Data Integration
The Arizona Experience
What Has ADOT Learned?
Organizational Lessons
- Data ownership and accountability play a key role in ADOT's data
integration efforts. To this end, AIDW staff have worked to help operational
units (e.g., planners and engineers) understand that they own
the data they collect and are responsible for its integrity. IT staff are
merely custodians of the data, and the data warehouse merely a tool
with which to access the data.
- Strong partnerships between IT staff and agency practitioners are
required for a successful agency-wide IT initiative. In some cases, IT
efforts motivate reluctant practitioners to change. In other cases, the
practitioners want to move forward quickly and need to be restrained
by IT staff to insure consistency with an overall strategy.
- A strong mandate for a comprehensive data integration initiative from
above is unlikely to happen. Bottom-up desire is usually strong but
can be uncoordinated, particularly across divisions, and by itself
cannot provide the impetus for moving forward. A critical success
factor is a carefully blended mix. Management support is required to
ensure that the appropriate tools and resources are available. Bottom-up
support is required so that a regression does not occur when the
current management leaves.
Process Lessons
- ADOT's success to date is largely due to its focus on delivery. AIDW
staff strive to add a data source to the warehouse every three to four
months, so they are not seen as only talking about what is possible. It
is important to augment a vision and architecture with practical
progress.
- When beginning a data integration initiative, there may be a strong
urge to build the metadata (data about data) and data dictionary layer
first. ADOT has learned that this approach does not bring practical
value quickly and may cause people to lose interest. Metadata, though
important, is a means and not an end. The identification and documentation
of data items should be performed in parallel with development
of the analytical tool.
- Another critical success factor is the ability to match the tools to the
users. ADOT's vision is to use business intelligence tools already
available in the private sector. However, these tools should not be
implemented until they match ADOT's organizational maturity. For
example, until the culture is transformed to be information-reliant
and the skill set is upgraded to ask and answer business questions and
what-ifs, business intelligence and data mining tools are extraneous.

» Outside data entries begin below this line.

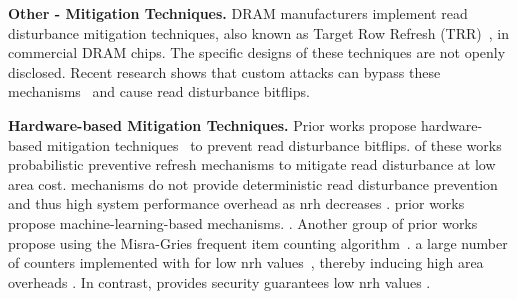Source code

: \noindent
\textbf{Other - Mitigation Techniques.}
DRAM manufacturers implement read disturbance mitigation techniques, also known as Target Row Refresh (TRR)~\cite{jedec2020jesd795,jedec2017ddr4,hassan2021utrr,frigo2020trrespass}, in commercial DRAM chips.
The specific designs of these techniques are not openly disclosed.
Recent research shows that custom attacks can bypass these mechanisms~\cite{frigo2020trrespass, hassan2021utrr, jattke2022blacksmith, deridder2021smash, van2016drammer, saroiu2022price} and cause read disturbance bitflips.

\noindent
\textbf{Hardware-based Mitigation Techniques.}
Prior works propose hardware-based mitigation techniques~\citeHardwareBasedMitigations{} to prevent read disturbance bitflips.
 of these works~\cite{kim2014flipping, you2019mrloc, son2017making, wang2021discreet,yaglikci2022hira,saroiu2022configure,kim2021hammerfilter}  probabilistic preventive refresh mechanisms to mitigate read disturbance at low area cost.
 mechanisms do not provide deterministic read disturbance prevention and thus  high system performance overhead as \gls{nrh} decreases .
 prior works~\cite{joardar2022learning, joardar2022machine, naseredini2022alarm} propose machine-learning-based mechanisms.
.
Another group of prior works~\cite{seyedzadeh2017cbt, seyedzadeh2018cbt, kang2020cattwo, lee2019twice, saileshwar2022randomized, saxena2022aqua, kim2022mithril, marazzi2022protrr, park2020graphene, woo2022scalable, olgun2024abacus} propose using the Misra-Gries frequent item counting algorithm~\cite{misra1982finding}.
 a large number of counters implemented with  for low \gls{nrh} values~\cite{olgun2024abacus, bostanci2024comet}, thereby inducing high  area overheads .
In contrast, \X{} provides  security guarantees  low \gls{nrh} values  .

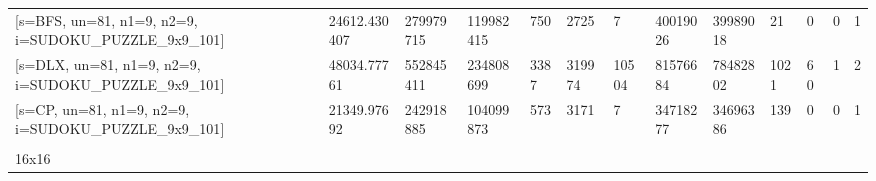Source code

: \documentclass[10pt,twocolumn]{article}
\begin{document}
\begin{table}[p]
{\begin{tabular}{@{}lllllllllllll@{}}
    {\color[HTML]{000000} {[}s=BFS, un=81, n1=9, n2=9, i=SUDOKU\_PUZZLE\_9x9\_101{]}}     & {\color[HTML]{000000} 24612.430407}  & {\color[HTML]{000000} 279979715}    & {\color[HTML]{000000} 119982415}    & {\color[HTML]{000000} 750}            & {\color[HTML]{000000} 2725}         & {\color[HTML]{000000} 7}           & {\color[HTML]{000000} 40019026}     & {\color[HTML]{000000} 39989018}      & {\color[HTML]{000000} 21}     & {\color[HTML]{000000} 0}        & {\color[HTML]{000000} 0}         & {\color[HTML]{000000} 1}              \\
    {\color[HTML]{000000} {[}s=DLX, un=81, n1=9, n2=9, i=SUDOKU\_PUZZLE\_9x9\_101{]}}     & {\color[HTML]{000000} 48034.77761}   & {\color[HTML]{000000} 552845411}    & {\color[HTML]{000000} 234808699}    & {\color[HTML]{000000} 3387}           & {\color[HTML]{000000} 319974}       & {\color[HTML]{000000} 10504}       & {\color[HTML]{000000} 81576684}     & {\color[HTML]{000000} 78482802}      & {\color[HTML]{000000} 1021}   & {\color[HTML]{000000} 60}       & {\color[HTML]{000000} 1}         & {\color[HTML]{000000} 2}              \\
    {\color[HTML]{000000} {[}s=CP, un=81, n1=9, n2=9, i=SUDOKU\_PUZZLE\_9x9\_101{]}}      & {\color[HTML]{000000} 21349.97692}   & {\color[HTML]{000000} 242918885}    & {\color[HTML]{000000} 104099873}    & {\color[HTML]{000000} 573}            & {\color[HTML]{000000} 3171}         & {\color[HTML]{000000} 7}           & {\color[HTML]{000000} 34718277}     & {\color[HTML]{000000} 34696386}      & {\color[HTML]{000000} 139}    & {\color[HTML]{000000} 0}        & {\color[HTML]{000000} 0}         & {\color[HTML]{000000} 1}              \\
    {\color[HTML]{000000} }                                                               & {\color[HTML]{000000} }              & {\color[HTML]{000000} }             & {\color[HTML]{000000} }             & {\color[HTML]{000000} }               & {\color[HTML]{000000} }             & {\color[HTML]{000000} }            & {\color[HTML]{000000} }             & {\color[HTML]{000000} }              & {\color[HTML]{000000} }       & {\color[HTML]{000000} }         & {\color[HTML]{000000} }          & {\color[HTML]{000000} }               \\
    {\color[HTML]{000000} 16x16}                                                          & {\color[HTML]{000000} }              & {\color[HTML]{000000} }             & {\color[HTML]{000000} }             & {\color[HTML]{000000} }               & {\color[HTML]{000000} }             & {\color[HTML]{000000} }            & {\color[HTML]{000000} }             & {\color[HTML]{000000} }              & {\color[HTML]{000000} }       & {\color[HTML]{000000} }         & {\color[HTML]{000000} }          & {\color[HTML]{000000} }               \\

\end{tabular}}
\end{table}
\end{document}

ADOT's approach has been to ensure that the proper platform is
available to "plug and play" new tools as the organization becomes
ready to use them. If an agency implements tools prematurely and
turns them over to planners and engineers to use, the success of the
overall data warehouse initiative may become incorrectly tied to the
success of individual tools.
- A solid IT vision and architecture are important, because technology
rapidly becomes obsolete, and it is burdensome and inefficient to
rewrite code every few years. The IT vision needs to accommodate
plug-and-play tools so that the agency does not have to reinvent the
wheel. However, it is equally important to be flexible when pulling in
data sources, because priorities often shift. Anticipating the next crisis
and being ready with the data win every time.
Technical Lessons
- The traditional online analytical process model consists of dimensions
and facts. Dimensions are what users slice and dice to answer business
questions regarding the facts. This model works well in a sales analysis
scenario in private industries. However, it does not work well in a
DOT core business, where most data are descriptive (bridge name and
type, project description and timeline, etc.) rather than quantitative or
additive. For this reason, ADOT uses a mixture of relational (ROLAP)
and multidimensional (MOLAP) online analytical processing models.
- Data warehousing and GIS remain two separate worlds in the IT field.
When staff with different backgrounds talk about data warehousing,
they mean different things. Data warehousing is database-intensive.
GIS traditionally is flat-file-based and represents one dimension (geography)
in answering business questions. It is only recently that the GIS
environment has moved towards the spatial database model, and it will
take some time before these two areas converge.
- One key data warehouse principle is not to alter the original data from
the source. At ADOT, data "transformation" is limited to little more
than geo-coding—cleansing the geographical information (route, milepost,
offset). Much of the data that are not validated at the source end
up in "unknown" buckets. ADOT has found that it is critical that data
ownership be clear and to build processes that provide feedback on
data anomalies to the data owners. It also is critical to create buy-in
from data owners so that they understand the importance of changing
their systems to validate data at entry.